=== Problem statement ===
Could you filter the records below and keep only the lines with the word "Joey"?

[Plain-text document sources]
:::
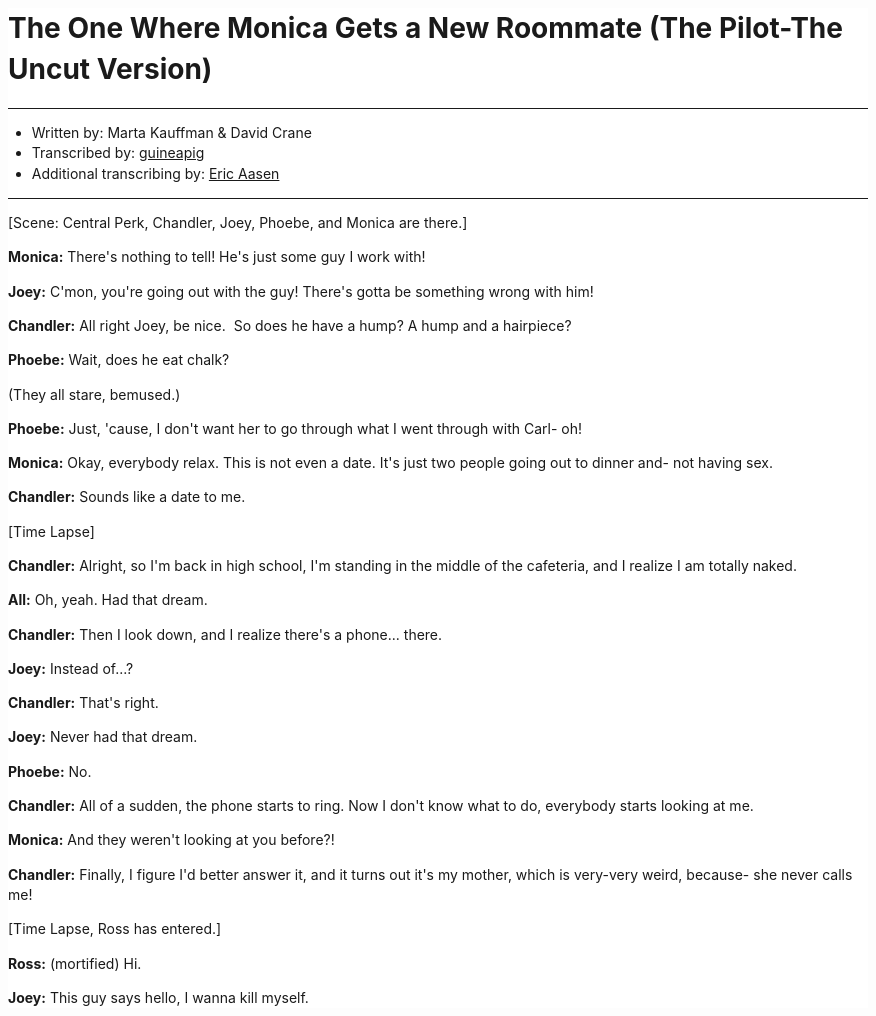 # The One Where Monica Gets a New Roommate (The Pilot-The Uncut Version)

---

- Written by: Marta Kauffman & David Crane
- Transcribed by: [guineapig](mailto:shadelet@easynet.co.uk)
- Additional transcribing by: [Eric Aasen](mailto:Ericaasen1@aol.com)

---

[Scene: Central Perk, Chandler, Joey, Phoebe, and Monica are there.]

**Monica:** There's nothing to tell! He's just some guy I work with!

**Joey:** C'mon, you're going out with the guy! There's gotta be something wrong with him!

**Chandler:** All right Joey, be nice.  So does he have a hump? A hump and a hairpiece?

**Phoebe:** Wait, does he eat chalk?

(They all stare, bemused.)

**Phoebe:** Just, 'cause, I don't want her to go through what I went through with Carl- oh!

**Monica:** Okay, everybody relax. This is not even a date. It's just two people going out to dinner and- not having sex.

**Chandler:** Sounds like a date to me.

[Time Lapse]

**Chandler:** Alright, so I'm back in high school, I'm standing in the middle of the cafeteria, and I realize I am totally naked.

**All:** Oh, yeah. Had that dream.

**Chandler:** Then I look down, and I realize there's a phone... there.

**Joey:** Instead of...?

**Chandler:** That's right.

**Joey:** Never had that dream.

**Phoebe:** No.

**Chandler:** All of a sudden, the phone starts to ring. Now I don't know what to do, everybody starts looking at me.

**Monica:** And they weren't looking at you before?!

**Chandler:** Finally, I figure I'd better answer it, and it turns out it's my mother, which is very-very weird, because- she never calls me!

[Time Lapse, Ross has entered.]

**Ross:** (mortified) Hi.

**Joey:** This guy says hello, I wanna kill myself.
:::
=== Result for this exercise ===
[Scene: Central Perk, Chandler, Joey, Phoebe, and Monica are there.]
**Joey:** C'mon, you're going out with the guy! There's gotta be something wrong with him!
**Chandler:** All right Joey, be nice.  So does he have a hump? A hump and a hairpiece?
**Joey:** Instead of...?
**Joey:** Never had that dream.
**Joey:** This guy says hello, I wanna kill myself.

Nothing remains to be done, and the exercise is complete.